I remember his Sunday morning programmes on telly, in the 1980s. He really got me thinking
This is the creative mind, who termed the expression lateral thinking; which got adopted by big business and rebranded (like you do) as thinking outside the box.
By inspiration and imagination to solve problems by looking at them from unexpected perspectives. Lateral thinking involves discarding the obvious, leaving behind traditional modes of thought, and throwing away preconceptions.

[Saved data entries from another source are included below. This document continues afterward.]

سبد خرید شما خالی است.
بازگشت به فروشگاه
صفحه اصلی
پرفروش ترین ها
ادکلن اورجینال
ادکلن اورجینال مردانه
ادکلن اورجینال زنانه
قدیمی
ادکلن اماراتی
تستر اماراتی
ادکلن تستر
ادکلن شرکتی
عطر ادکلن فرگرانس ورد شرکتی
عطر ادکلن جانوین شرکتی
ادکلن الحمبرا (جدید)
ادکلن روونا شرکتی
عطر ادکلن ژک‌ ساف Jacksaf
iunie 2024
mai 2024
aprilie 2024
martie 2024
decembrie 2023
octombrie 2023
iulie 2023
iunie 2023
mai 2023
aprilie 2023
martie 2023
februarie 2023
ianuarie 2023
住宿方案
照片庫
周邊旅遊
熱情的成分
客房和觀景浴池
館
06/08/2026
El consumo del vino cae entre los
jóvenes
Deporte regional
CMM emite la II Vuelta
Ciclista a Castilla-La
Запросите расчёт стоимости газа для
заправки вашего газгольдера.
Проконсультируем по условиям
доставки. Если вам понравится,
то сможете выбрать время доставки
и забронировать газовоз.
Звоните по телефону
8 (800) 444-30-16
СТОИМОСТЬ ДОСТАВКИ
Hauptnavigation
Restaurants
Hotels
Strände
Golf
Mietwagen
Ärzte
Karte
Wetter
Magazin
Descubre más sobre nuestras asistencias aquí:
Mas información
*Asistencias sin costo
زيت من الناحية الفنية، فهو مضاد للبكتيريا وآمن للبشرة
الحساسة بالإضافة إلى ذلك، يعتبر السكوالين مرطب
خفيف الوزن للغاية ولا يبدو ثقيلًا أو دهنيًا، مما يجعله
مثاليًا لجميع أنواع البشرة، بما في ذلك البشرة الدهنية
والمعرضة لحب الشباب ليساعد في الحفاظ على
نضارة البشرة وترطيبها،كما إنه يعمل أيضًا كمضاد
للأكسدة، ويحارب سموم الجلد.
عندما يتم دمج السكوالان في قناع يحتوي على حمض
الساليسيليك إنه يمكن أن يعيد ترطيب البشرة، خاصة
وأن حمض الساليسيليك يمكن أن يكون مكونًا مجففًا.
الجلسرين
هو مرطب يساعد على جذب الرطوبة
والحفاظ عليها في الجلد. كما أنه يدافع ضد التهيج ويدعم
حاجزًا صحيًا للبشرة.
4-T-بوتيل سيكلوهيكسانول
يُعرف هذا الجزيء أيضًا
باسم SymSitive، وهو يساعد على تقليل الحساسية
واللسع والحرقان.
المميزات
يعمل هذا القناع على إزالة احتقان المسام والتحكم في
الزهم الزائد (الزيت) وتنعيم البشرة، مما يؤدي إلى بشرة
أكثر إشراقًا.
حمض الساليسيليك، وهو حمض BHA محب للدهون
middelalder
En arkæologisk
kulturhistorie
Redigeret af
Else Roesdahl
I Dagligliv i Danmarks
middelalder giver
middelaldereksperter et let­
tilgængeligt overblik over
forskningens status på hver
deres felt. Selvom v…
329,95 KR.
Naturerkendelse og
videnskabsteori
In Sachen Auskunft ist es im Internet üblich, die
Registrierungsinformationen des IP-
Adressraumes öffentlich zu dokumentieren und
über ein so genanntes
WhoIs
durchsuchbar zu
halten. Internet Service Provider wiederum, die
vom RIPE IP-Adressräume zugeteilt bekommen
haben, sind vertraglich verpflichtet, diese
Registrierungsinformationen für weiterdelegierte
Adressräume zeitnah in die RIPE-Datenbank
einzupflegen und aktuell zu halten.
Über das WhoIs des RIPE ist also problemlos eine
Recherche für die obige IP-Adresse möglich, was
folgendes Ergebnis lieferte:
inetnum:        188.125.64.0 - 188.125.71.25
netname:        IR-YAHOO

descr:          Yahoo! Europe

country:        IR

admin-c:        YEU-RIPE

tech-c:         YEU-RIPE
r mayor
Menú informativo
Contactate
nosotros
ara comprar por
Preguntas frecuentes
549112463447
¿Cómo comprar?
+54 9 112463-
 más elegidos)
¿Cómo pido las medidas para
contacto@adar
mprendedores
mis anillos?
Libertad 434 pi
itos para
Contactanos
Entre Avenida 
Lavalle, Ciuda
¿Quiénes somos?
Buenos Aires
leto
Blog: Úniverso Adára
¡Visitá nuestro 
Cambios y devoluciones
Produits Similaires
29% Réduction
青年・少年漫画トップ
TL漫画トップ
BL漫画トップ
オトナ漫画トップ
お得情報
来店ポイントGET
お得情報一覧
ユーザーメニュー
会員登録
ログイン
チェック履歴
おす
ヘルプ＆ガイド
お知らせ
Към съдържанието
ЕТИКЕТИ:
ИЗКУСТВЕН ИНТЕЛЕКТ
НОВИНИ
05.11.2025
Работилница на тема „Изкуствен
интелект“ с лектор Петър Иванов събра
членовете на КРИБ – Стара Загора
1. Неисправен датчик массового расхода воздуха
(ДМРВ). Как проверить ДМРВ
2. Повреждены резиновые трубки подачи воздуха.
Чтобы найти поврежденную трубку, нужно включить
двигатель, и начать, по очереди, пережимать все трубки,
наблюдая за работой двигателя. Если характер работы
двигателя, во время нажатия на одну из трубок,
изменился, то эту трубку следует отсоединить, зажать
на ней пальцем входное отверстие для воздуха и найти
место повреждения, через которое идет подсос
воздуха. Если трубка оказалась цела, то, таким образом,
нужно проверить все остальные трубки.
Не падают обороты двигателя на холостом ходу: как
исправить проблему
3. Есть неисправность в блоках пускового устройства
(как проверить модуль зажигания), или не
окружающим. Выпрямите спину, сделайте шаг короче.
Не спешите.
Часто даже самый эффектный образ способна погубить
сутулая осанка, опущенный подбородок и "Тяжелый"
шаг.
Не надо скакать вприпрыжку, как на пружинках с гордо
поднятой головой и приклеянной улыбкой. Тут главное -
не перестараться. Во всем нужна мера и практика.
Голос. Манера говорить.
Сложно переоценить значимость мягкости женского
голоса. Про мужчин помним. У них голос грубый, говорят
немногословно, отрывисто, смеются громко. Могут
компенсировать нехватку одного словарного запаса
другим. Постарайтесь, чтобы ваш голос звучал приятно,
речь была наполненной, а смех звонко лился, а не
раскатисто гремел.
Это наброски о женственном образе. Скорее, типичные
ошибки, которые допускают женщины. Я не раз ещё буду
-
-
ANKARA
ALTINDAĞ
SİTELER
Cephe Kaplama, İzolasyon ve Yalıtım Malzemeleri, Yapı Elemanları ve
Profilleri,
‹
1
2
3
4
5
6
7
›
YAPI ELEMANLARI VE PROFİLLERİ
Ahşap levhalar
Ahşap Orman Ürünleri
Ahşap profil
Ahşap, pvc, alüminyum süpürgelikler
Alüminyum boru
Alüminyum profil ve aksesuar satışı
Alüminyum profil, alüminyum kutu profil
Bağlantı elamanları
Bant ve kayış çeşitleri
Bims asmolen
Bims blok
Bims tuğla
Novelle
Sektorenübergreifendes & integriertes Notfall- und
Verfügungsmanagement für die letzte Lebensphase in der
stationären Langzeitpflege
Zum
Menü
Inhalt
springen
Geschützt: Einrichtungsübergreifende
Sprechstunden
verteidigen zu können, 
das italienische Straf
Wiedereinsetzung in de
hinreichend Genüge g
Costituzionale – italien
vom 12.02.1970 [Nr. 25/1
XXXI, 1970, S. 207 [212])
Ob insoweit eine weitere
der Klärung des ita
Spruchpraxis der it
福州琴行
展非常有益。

Tim Berner Lee, inventer of the WWW at CERN sees the world as hyperlinks. a great example would be CERNProf Brian CoxD:reamThings can only get betterNew LabourTony BlairOld LabourJohn SmithJohn Smith's??? Hmm, sod it let's down tools and nip off to the pub for a quick one...That's Lateral thinking too. I think like this all of the time: it's a coping with a bad memory that develops a mind like that.
Other ideas could be staring out the clouds, always good on a sunny day, reading a random book, looking at old family albums or even staring at kaleidoscopes. The most famous example of this is psychedelic music where mind altering drugs such as LSD, alters the state of mind of said musicians to create something totally different and possibly unique. This relationship between drugs and music has been discussed to death.
The trick is how to change your thought process from compliant to creative, without resorting to drugs, mind you some architects have a lot to answer for...
CS Lewis said "Schools tell children what to think, not how to think" great minds think alike.
Edward once said...
"Humour is by far the most significant behaviour of the human mind.
You may find this surprising. If humour is so significant, why has it been so neglected by traditional philosophers, psychologists and information scientists?
Why humour is so significant and why it has been so neglected by traditional thinkers together form the key to this book.
Humour tells us more about how the brain works as mind, than does any other behaviour of the mind - including reason.
It indicates that our traditional thinking methods, and our thinking about these methods, have been based on the wrong model of information system.
It tells us something about perception which we have traditionally neglected in favour of logic.
It tells us directly about the possibility of changes in perception.
It shows us that these changes can be followed by instant changes in emotion - something that can never be achieved by logic."
(So does that make me a genius then?
Pungent: noun. A bloke who tells rotten jokes.)
So in order to tell jokes you need to know concept, confusion, alliteration, context, more word play and most of all, your victim's sense of humour level and knowledge base. Knowing how far to push your luck with a risqué joke, displays a certain use and abuse of dimplomacy...Should I make a joke of that? Yeah! Do it.
Tahnk you Edward, you really made me think.